(Records from a collection)

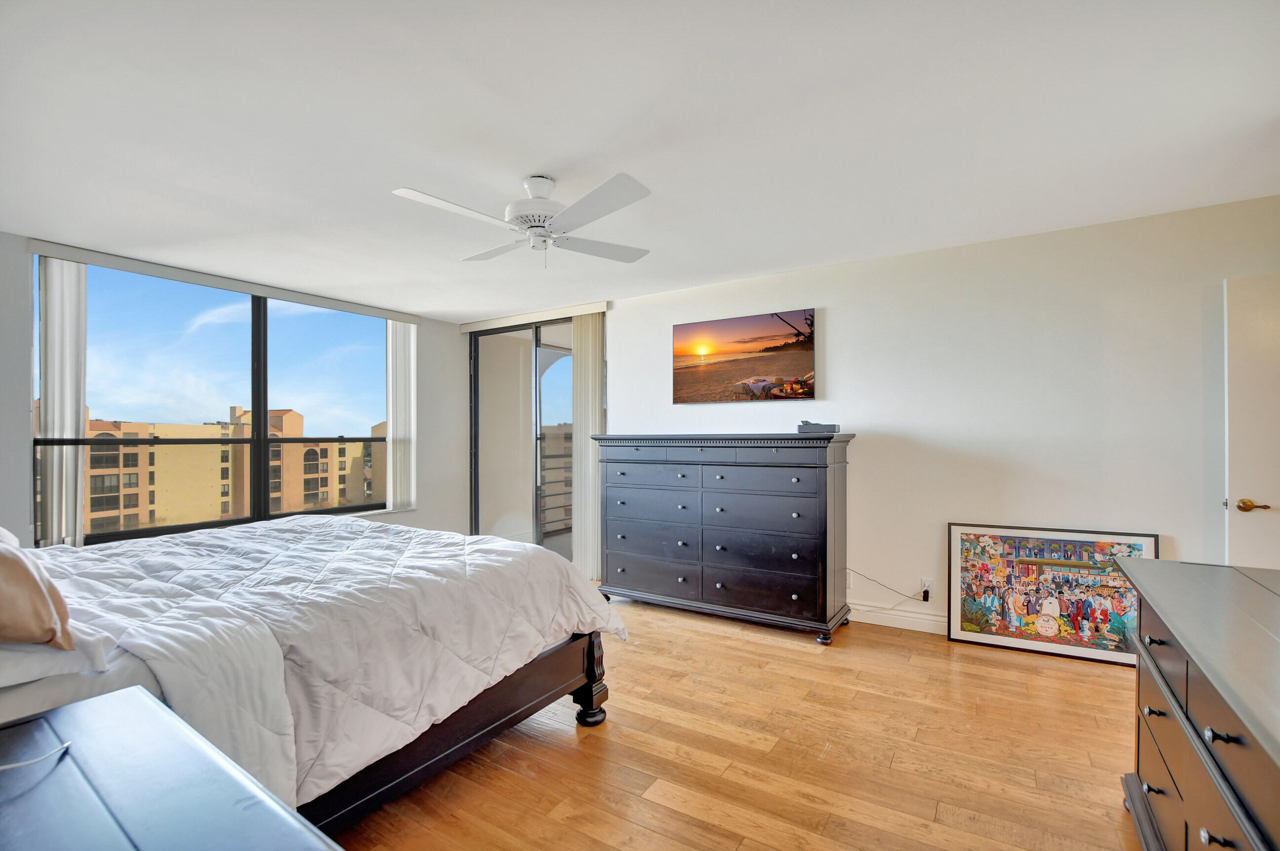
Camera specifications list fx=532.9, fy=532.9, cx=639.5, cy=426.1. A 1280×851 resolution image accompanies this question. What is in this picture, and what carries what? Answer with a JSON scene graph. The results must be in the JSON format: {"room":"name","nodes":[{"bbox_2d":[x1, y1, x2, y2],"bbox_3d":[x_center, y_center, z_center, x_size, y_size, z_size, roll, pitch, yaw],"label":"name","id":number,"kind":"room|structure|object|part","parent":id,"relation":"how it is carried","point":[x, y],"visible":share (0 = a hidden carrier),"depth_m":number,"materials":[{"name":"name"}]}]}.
{"room":"bedroom","nodes":[
{"label":"bedroom","id":0,"kind":"room"},
{"bbox_2d":[0,228,470,552],"bbox_3d":[-2.994,0.161,3.967,0.184,2.481,4.452,0,0,32],"label":"window wall","id":1,"kind":"structure","parent":0,"point":[452,328],"depth_m":5.08,"materials":[{"name":"grey paint"}]},
{"bbox_2d":[31,258,395,547],"bbox_3d":[-3.022,-0.130,4.234,0.112,1.791,2.308,0,0,32],"label":"window","id":2,"kind":"structure","parent":1,"relation":"in","point":[264,403],"depth_m":4.06,"materials":[{"name":"glass"}]},
{"bbox_2d":[31,239,418,323],"bbox_3d":[-2.892,-1.041,4.141,0.088,0.078,2.282,0,0,32],"label":"blind headrail","id":3,"kind":"object","parent":1,"relation":"attached to","point":[339,306],"visible":0.96,"depth_m":3.76,"materials":[{"name":"grey"}]},
{"bbox_2d":[36,257,87,546],"bbox_3d":[-3.518,-0.100,3.255,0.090,1.823,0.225,0,0,32],"label":"vertical blind","id":4,"kind":"object","parent":3,"relation":"hanging from","point":[51,400],"visible":0.8,"depth_m":3.23,"materials":[{"name":"white fabric"}]},
{"bbox_2d":[386,319,418,511],"bbox_3d":[-2.295,-0.107,5.156,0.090,1.779,0.326,0,0,32],"label":"vertical blind","id":5,"kind":"object","parent":3,"relation":"hanging from","point":[402,353],"visible":0.85,"depth_m":5.12,"materials":[{"name":"white fabric"}]},
{"bbox_2d":[0,0,1279,321],"bbox_3d":[-0.391,-1.184,2.304,6.353,0.110,4.961,0,0,32],"label":"ceiling","id":6,"kind":"structure","parent":0,"point":[517,170],"depth_m":2.02,"materials":[{"name":"white paint"}]},
{"bbox_2d":[391,171,654,265],"bbox_3d":[-0.474,-0.937,2.436,1.053,0.385,1.067,0,0,-8],"label":"ceiling fan","id":7,"kind":"object","parent":6,"relation":"hanging from","point":[537,192],"visible":0.99,"depth_m":2.36,"materials":[{"name":"white"}]},
{"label":"motor housing","id":8,"kind":"part","parent":7,"relation":"part of","materials":[{"name":"white metal"}]},
{"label":"fan blade","id":9,"kind":"part","parent":7,"relation":"part of","materials":[{"name":"white"}]},
{"bbox_2d":[327,593,1150,850],"bbox_3d":[-0.354,1.361,2.127,6.299,0.100,5.195,0,0,32],"label":"floor","id":10,"kind":"structure","parent":0,"point":[710,641],"depth_m":2.11,"materials":[{"name":"brown wood"}]},
{"bbox_2d":[0,683,339,850],"bbox_3d":[-0.819,0.907,0.616,1.016,0.763,0.582,0,0,32],"label":"nightstand","id":11,"kind":"object","parent":10,"relation":"on","point":[101,716],"visible":1,"depth_m":0.78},
{"bbox_2d":[0,740,74,772],"bbox_3d":[-1.050,0.522,0.773,0.270,0.016,0.225,0,0,-19],"label":"white cable","id":12,"kind":"object","parent":11,"relation":"on","point":[3,768],"visible":0.99,"depth_m":0.85,"materials":[{"name":"white plastic"}]},
{"bbox_2d":[0,515,623,832],"bbox_3d":[-1.644,0.669,2.185,2.246,1.300,2.469,0,0,32],"label":"bed","id":13,"kind":"object","parent":10,"relation":"on","point":[587,693],"visible":0.82,"depth_m":1.69,"materials":[{"name":"white fabric"}]},
{"bbox_2d":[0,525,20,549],"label":"pillow","id":14,"kind":"object","parent":13,"relation":"on","point":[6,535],"visible":0.38,"depth_m":1.93,"materials":[{"name":"white fabric"}]},
{"bbox_2d":[0,536,76,649],"bbox_3d":[-1.601,0.361,1.215,0.554,0.308,0.352,0,0,32],"label":"pillow","id":15,"kind":"object","parent":13,"relation":"on","point":[43,596],"visible":1,"depth_m":1.18,"materials":[{"name":"fabric"}]},
{"bbox_2d":[0,626,118,689],"bbox_3d":[-1.596,0.515,1.168,0.599,0.137,0.542,0,0,32],"label":"white pillow","id":16,"kind":"object","parent":13,"relation":"on","point":[28,663],"visible":0.73,"depth_m":1.19,"materials":[{"name":"white fabric"}]},
{"bbox_2d":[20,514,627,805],"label":"comforter","id":17,"kind":"object","parent":13,"relation":"on","point":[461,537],"visible":0.49,"depth_m":1.77,"materials":[{"name":"white fabric"}]},
{"bbox_3d":[-0.244,1.189,2.562,0.124,0.420,0.121,0,0,32],"label":"bed leg","id":18,"kind":"part","parent":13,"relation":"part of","materials":[{"name":"wood"}]},
{"bbox_2d":[594,431,858,643],"bbox_3d":[0.544,0.693,3.809,1.768,1.274,0.552,0,0,32],"label":"dresser","id":19,"kind":"object","parent":10,"relation":"on","point":[825,535],"visible":0.99,"depth_m":3.51,"materials":[{"name":"wood"}]},
{"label":"drawer","id":20,"kind":"part","parent":19,"relation":"part of","materials":[{"name":"black wood"}]},
{"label":"drawer","id":21,"kind":"part","parent":19,"relation":"part of","materials":[{"name":"wood"}]},
{"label":"drawer","id":22,"kind":"part","parent":19,"relation":"part of","materials":[{"name":"wood"}]},
{"bbox_2d":[797,420,839,433],"bbox_3d":[1.148,0.009,3.466,0.242,0.067,0.186,0,0,32],"label":"cable box","id":23,"kind":"object","parent":19,"relation":"on","point":[820,428],"visible":0.97,"depth_m":3.39,"materials":[{"name":"grey plastic"}]},
{"bbox_2d":[944,521,1158,665],"bbox_3d":[2.350,0.954,3.090,0.999,0.716,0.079,0,0,32],"label":"framed picture","id":24,"kind":"object","parent":10,"relation":"on","point":[973,621],"visible":0.9,"depth_m":3.08},
{"bbox_2d":[1114,556,1279,850],"bbox_3d":[1.452,0.871,1.075,0.559,0.817,1.630,0,0,32],"label":"dresser","id":25,"kind":"object","parent":10,"relation":"on","point":[1188,795],"visible":1,"depth_m":1.25,"materials":[{"name":"wood"}]},
{"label":"knob","id":26,"kind":"part","parent":25,"relation":"part of","materials":[{"name":"metal"}]},
{"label":"knob","id":27,"kind":"part","parent":25,"relation":"part of","materials":[{"name":"silver metal"}]},
{"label":"knob","id":28,"kind":"part","parent":25,"relation":"part of","materials":[{"name":"silver metal"}]},
{"bbox_2d":[580,191,1279,639],"bbox_3d":[1.255,0.105,3.884,5.722,2.436,0.163,0,0,32],"label":"right wall","id":29,"kind":"structure","parent":0,"point":[837,318],"depth_m":3.18,"materials":[{"name":"white paint"}]},
{"bbox_2d":[468,317,575,557],"bbox_3d":[-1.012,0.153,5.251,1.800,2.403,0.127,0,0,32],"label":"sliding glass door","id":30,"kind":"structure","parent":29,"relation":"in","point":[474,413],"depth_m":5.36,"materials":[{"name":"glass"}]},
{"bbox_2d":[454,300,608,332],"bbox_3d":[-1.074,-1.041,5.154,1.780,0.083,0.109,0,0,32],"label":"blind valance","id":31,"kind":"object","parent":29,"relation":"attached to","point":[602,306],"visible":0.95,"depth_m":5.03,"materials":[{"name":"white"}]},
{"bbox_2d":[570,311,604,579],"bbox_3d":[-0.455,0.163,4.695,0.335,2.320,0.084,0,0,32],"label":"vertical blind","id":32,"kind":"object","parent":31,"relation":"hanging from","point":[584,448],"visible":0.76,"depth_m":4.68,"materials":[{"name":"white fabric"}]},
{"bbox_2d":[672,307,817,403],"bbox_3d":[0.757,-0.507,4.063,1.118,0.658,0.049,0,0,32],"label":"television","id":33,"kind":"object","parent":29,"relation":"attached to","point":[700,348],"visible":0.98,"depth_m":4.00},
{"bbox_2d":[847,601,951,635],"bbox_3d":[1.788,1.257,3.426,4.050,0.124,0.018,0,0,32],"label":"baseboard","id":34,"kind":"structure","parent":29,"relation":"attached to","point":[910,624],"depth_m":3.48,"materials":[{"name":"white paint"}]},
{"bbox_2d":[919,577,934,599],"bbox_3d":[1.817,1.028,3.377,0.070,0.115,0.009,0,0,32],"label":"wall socket","id":35,"kind":"object","parent":29,"relation":"attached to","point":[923,581],"visible":0.76,"depth_m":3.37,"materials":[{"name":"white plastic"}]},
{"bbox_2d":[845,569,928,605],"bbox_3d":[1.594,1.064,3.522,0.532,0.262,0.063,0,0,22],"label":"power cord","id":36,"kind":"object","parent":35,"relation":"attached to","point":[907,596],"visible":0.98,"depth_m":3.48,"materials":[{"name":"plastic"}]},
{"bbox_2d":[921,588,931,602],"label":"power adapter","id":37,"kind":"object","parent":35,"relation":"attached to","point":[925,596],"visible":0.97,"depth_m":3.37,"materials":[{"name":"black plastic"}]},
{"bbox_2d":[1221,273,1279,569],"bbox_3d":[3.336,0.286,2.439,0.950,2.038,0.122,0,0,32],"label":"door","id":38,"kind":"structure","parent":29,"relation":"in","point":[1273,502],"depth_m":2.63,"materials":[{"name":"white paint"}]},
{"bbox_3d":[3.013,0.402,2.644,0.135,0.066,0.112,0,0,32],"label":"handle","id":39,"kind":"part","parent":38,"relation":"part of","materials":[{"name":"gold metal"}]},
{"label":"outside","id":40,"kind":"structure","parent":0,"visible":0},
{"label":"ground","id":41,"kind":"structure","parent":40,"visible":0},
{"bbox_2d":[42,400,386,539],"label":"apartment building","id":42,"kind":"structure","parent":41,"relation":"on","point":[291,415],"materials":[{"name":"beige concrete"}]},
{"bbox_2d":[537,426,573,534],"bbox_3d":[-1.057,0.736,6.972,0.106,1.241,2.260,0,0,32],"label":"balcony railing","id":43,"kind":"object","parent":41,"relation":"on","point":[544,455],"visible":0.26,"depth_m":6.93,"materials":[{"name":"metal"}]}
]}

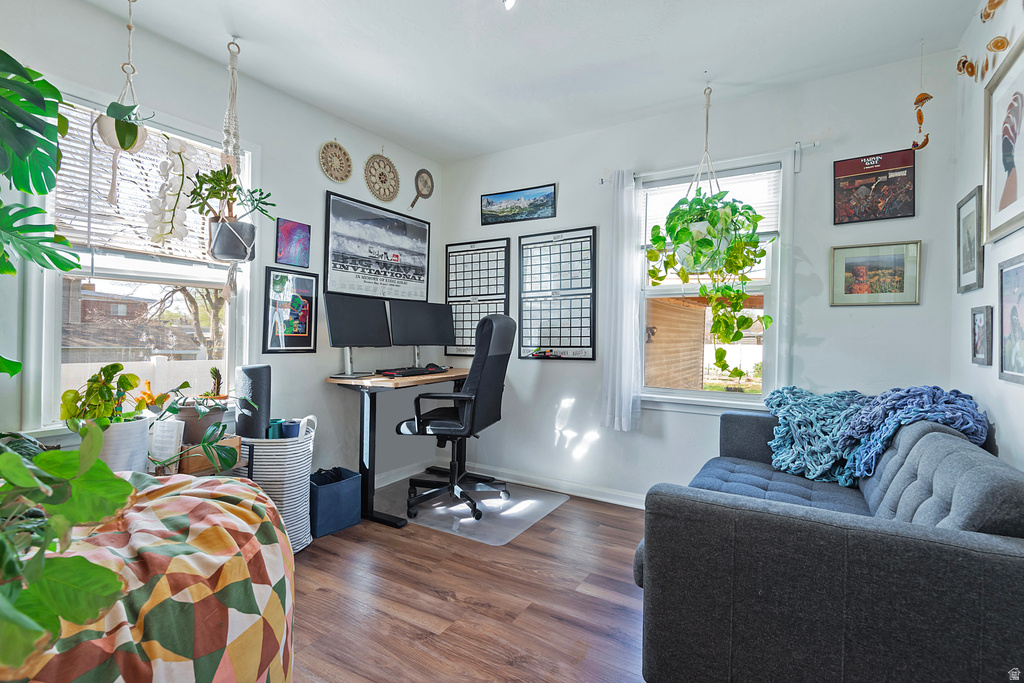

## PROBLEM DESCRIPTION
Show every line of the data in which the word "silver" appears.

## EXERCISE OUTPUT
{"label":"knob","id":27,"kind":"part","parent":25,"relation":"part of","materials":[{"name":"silver metal"}]},
{"label":"knob","id":28,"kind":"part","parent":25,"relation":"part of","materials":[{"name":"silver metal"}]},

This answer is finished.